ESG investing means investing in companies that do good (or at least don’t actively do harm).
With ESG investing, investors use various environmental, social, and governance criteria (hence: ESG) to find investments that could have a broader, positive impact on the world.
What it means
ESG investors look for companies to invest in by screening for criteria in three categories:
Environmental
Investors might look to avoid heavy-polluting industries or aim to proactively invest in clean-energy companies.
Social
Investors may avoid investing in companies that manufacture weapons or actively seek out companies with above-average labor standards.
Governance
Investors may scrutinize the diversity of a company’s board, the compensation of its executives, or what kinds of rights its shareholders receive.
Investors may apply their chosen set of criteria when deciding which companies’ stocks or bonds to buy.
Inclusionary vs. exclusionary
There are two ways investors may put their ESG criteria into practice:
Inclusionary approach: Investors look for companies that match a set of positive criteria (like a minimum level of diversity on their board) and then only invest in those companies.
Exclusionary approach: Investors exclude companies that do business in particular industries, like gun manufacturing or coal companies.
How to invest
Investors can adopt an ESG strategy by picking individual stocks and bonds themselves or by investing in an ESG fund—whether ETFs or traditional mutual funds.
Here are the basic trade-offs between the two approaches:
Invest with a fund or ETF
Pick your own stocks and bonds
Pros
Let someone else do the screening and research
Have a professional investor at the wheel
Fine-tune your own screening process
Only invest in companies you’re personally comfortable with
Cons
You may not agree with the exact criteria it uses
Higher ongoing expenses
Can take a lot of research to learn about a company’s ESG practices
The differences boil down to whether you prefer a hands-on or hands-off approach. Investing in individual stocks requires more research than buying a fund, but it may make sense if you’re passionate about a specific cause or criteria.

# # #

TASK REQUIREMENTS:
1. Answer these about the ESG investing page, one answer per line, marked (a), (b), (c).
(a) Which two industries does the exclusionary approach give as examples?
(b) Under governance, which three things may investors scrutinize?
(c) Which two kinds of ESG fund are named?
2. Return the passage of the ESG investing page from "Inclusionary vs. exclusionary" to "in those companies.", word for word.

SOURCE DATA:
# # #

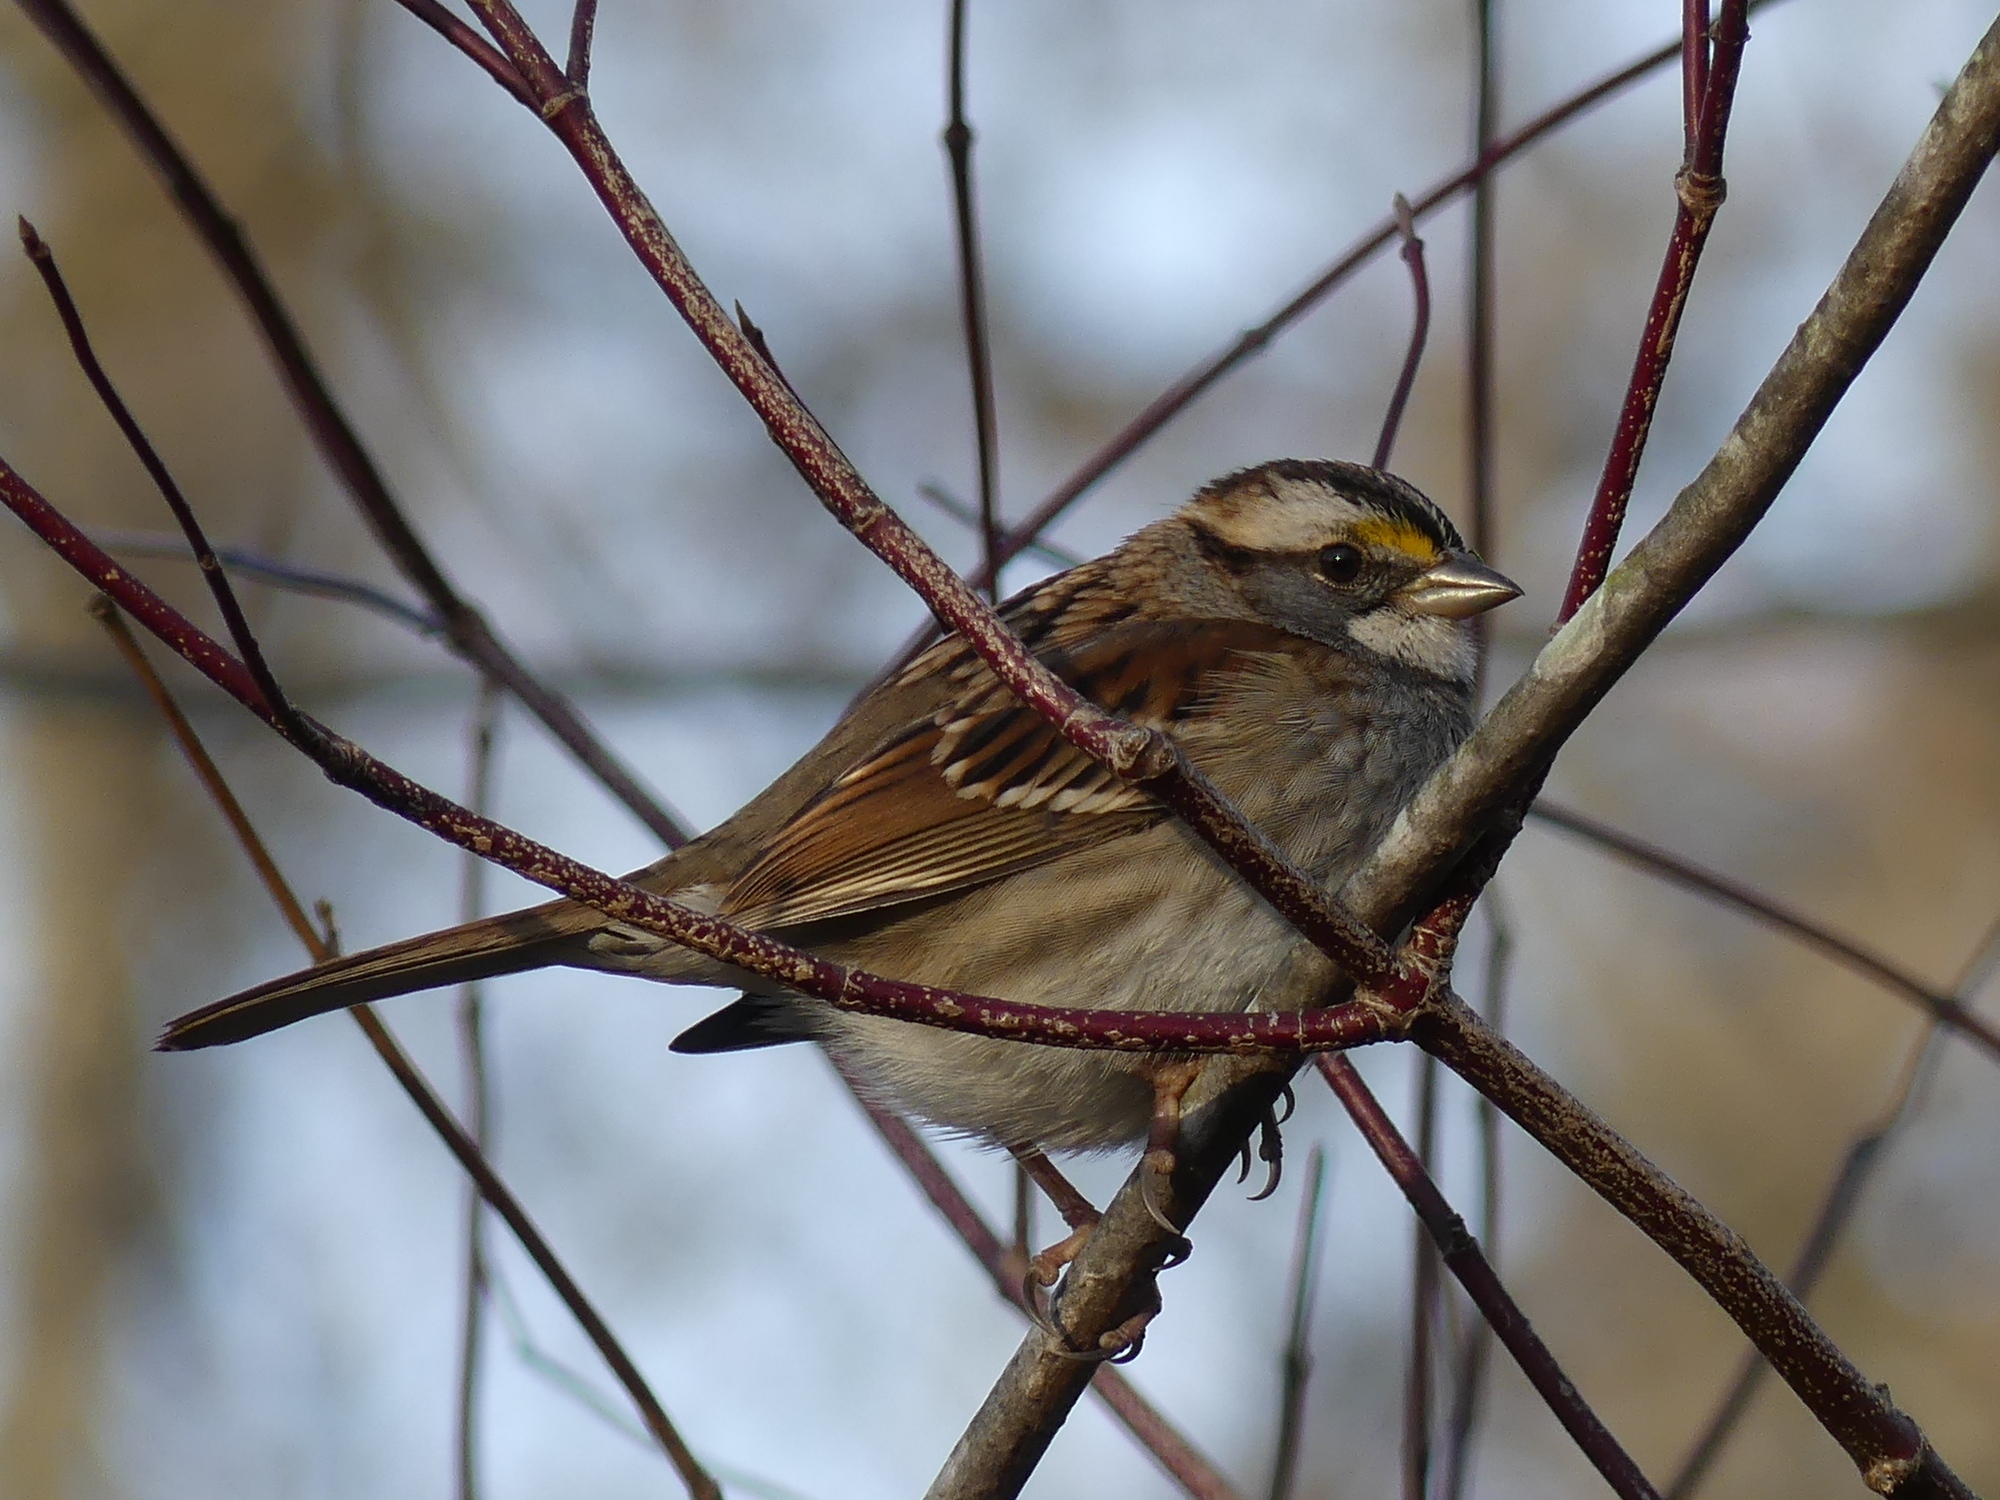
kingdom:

# # #

SOLUTIONS TO THE PROBLEMS:
1.
(a) Gun manufacturing and coal companies.
(b) The diversity of a company's board, the compensation of its executives, and what kinds of rights its shareholders receive.
(c) ETFs and traditional mutual funds.

2.
Inclusionary vs. exclusionary
There are two ways investors may put their ESG criteria into practice:
Inclusionary approach: Investors look for companies that match a set of positive criteria (like a minimum level of diversity on their board) and then only invest in those companies.